Y a-t-il des oppositions ? Vraisemblablement. L'augmentation du nombre des réfugiés qui passent clandestinement en Chine et les défections de personnalités appartenant à l'élite témoignent d'une dilution de la confiance à la base comme au pinacle du régime. Selon des réfugiés, serait en outre apparue une dissidence de jeunes, plus individuelle qu'organisée, qui se traduirait par une petite délinquance. La banqueroute économique et la pénurie alimentaire ont enfin commencé à subvertir de l'intérieur le système collectiviste : une économie secondaire parallèle à celle de l'Etat, quasiment paralysée est apparue depuis un an. Les marchés libres alimentant une économie de subsistance fleurissent un peu partout. Si la nature du régime ne paraît pas devoir évoluer et si, pour l'instant, Kim Jong-il semble tenir en main le pays, le kimilsungisme (et notamment la doctrine d'autosuffisance, juche) est à bout de souffle. Autant que les catastrophes naturelles, ce sont le collectivisme (par la démobilisation de la paysannerie) et une culture intensive épuisant les terres par une utilisation excessive d'engrais chimiques conjuguée à une déforestation inconsidérée qui ont conduit le pays à la famine.

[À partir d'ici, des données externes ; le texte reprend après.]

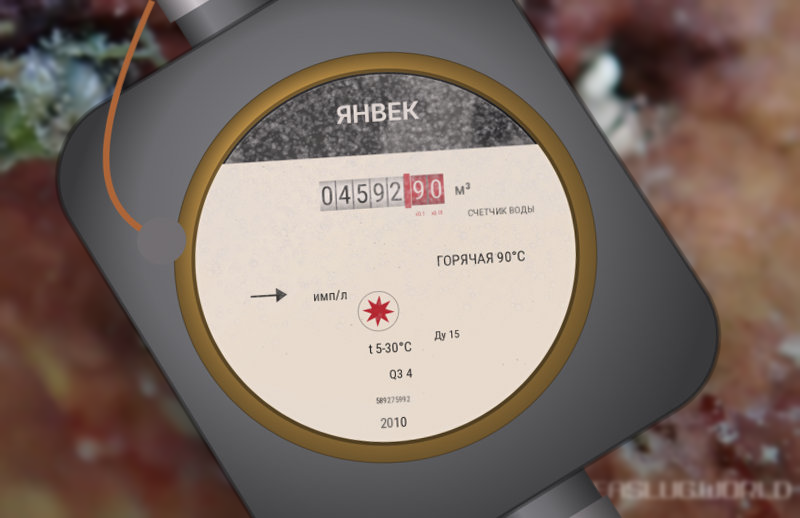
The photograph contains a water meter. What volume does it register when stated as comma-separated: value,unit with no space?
4592.90,m³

Le dilemme de Kim Jong-il, qui fut déjà celui de son père, est de dégager le pays de l'ornière sans provoquer l'effondrement d'un régime largement bâti sur l'ignorance des réalités extérieures dans laquelle est maintenue la population. Une tâche qui tient de la quadrature du cercle : le nouveau secrétaire tient sa légitimité d'un régime qui a conduit le pays à un fiasco économique, mais le réformer en suivant le modèle de la Chine équivaut à accélérer sa propre chute. La seule évolution notable du régime est d'ordre diplomatique. Confronté à l'effondrement de l'Union soviétique et à l'évolution de la Chine, Kim Il-sung a compris que la seule chance de survie de son régime était la menace potentielle qu'il représentait avec un programme nucléaire qui pouvait permettre à la RPDC de se doter de l'arme atomique.
En jouant de cette menace, Pyongyang a amené les Etats-Unis à la table de négociation et à l'accord de 1994 sur la fourniture de deux centrales nucléaires à eau légère (limitant les risques de détournement de l'énergie à des fins militaires) et d'une aide économique en échange de l'arrêt du programme nucléaire. Kim Jong-il a poursuivi la partie d'échecs entamée par son père. Avec succès puisque les centrales sont en construction. La RPDC ne survit en outre aujourd'hui que grâce à l'aide alimentaire internationale. Etablir des contacts avec les Etats-Unis était le premier objectif des dirigeants nord-coréens, mais ceux-ci ont besoin pour relancer l'économie de l'aide financière et technologique des Coréens du Sud et des Japonais. Après avoir été suspendus plusieurs années, les pourparlers avec les Japonais ont repris en vue de la normalisation des relations entre les deux pays. Pyongyang entend obtenir de Tokyo des indemnisations pour les dommages de guerre.
Une reprise du dialogue à haut niveau avec la Corée du Sud est l'autre grande question de l'" ère " Kim Jong-il. L'élection en décembre du successeur du président Kim Young-sam (que Pyongyang refusait de considérer comme un interlocuteur depuis la mort de Kim Il-sung, estimant qu'il avait manqué d'égards au défunt) pourrait être l'occasion pour Kim Jong-il de relancer l'idée d'un sommet entre les dirigeants des deux Corées qui était sur le point de se réaliser lorsque Kim Il-sung est mort.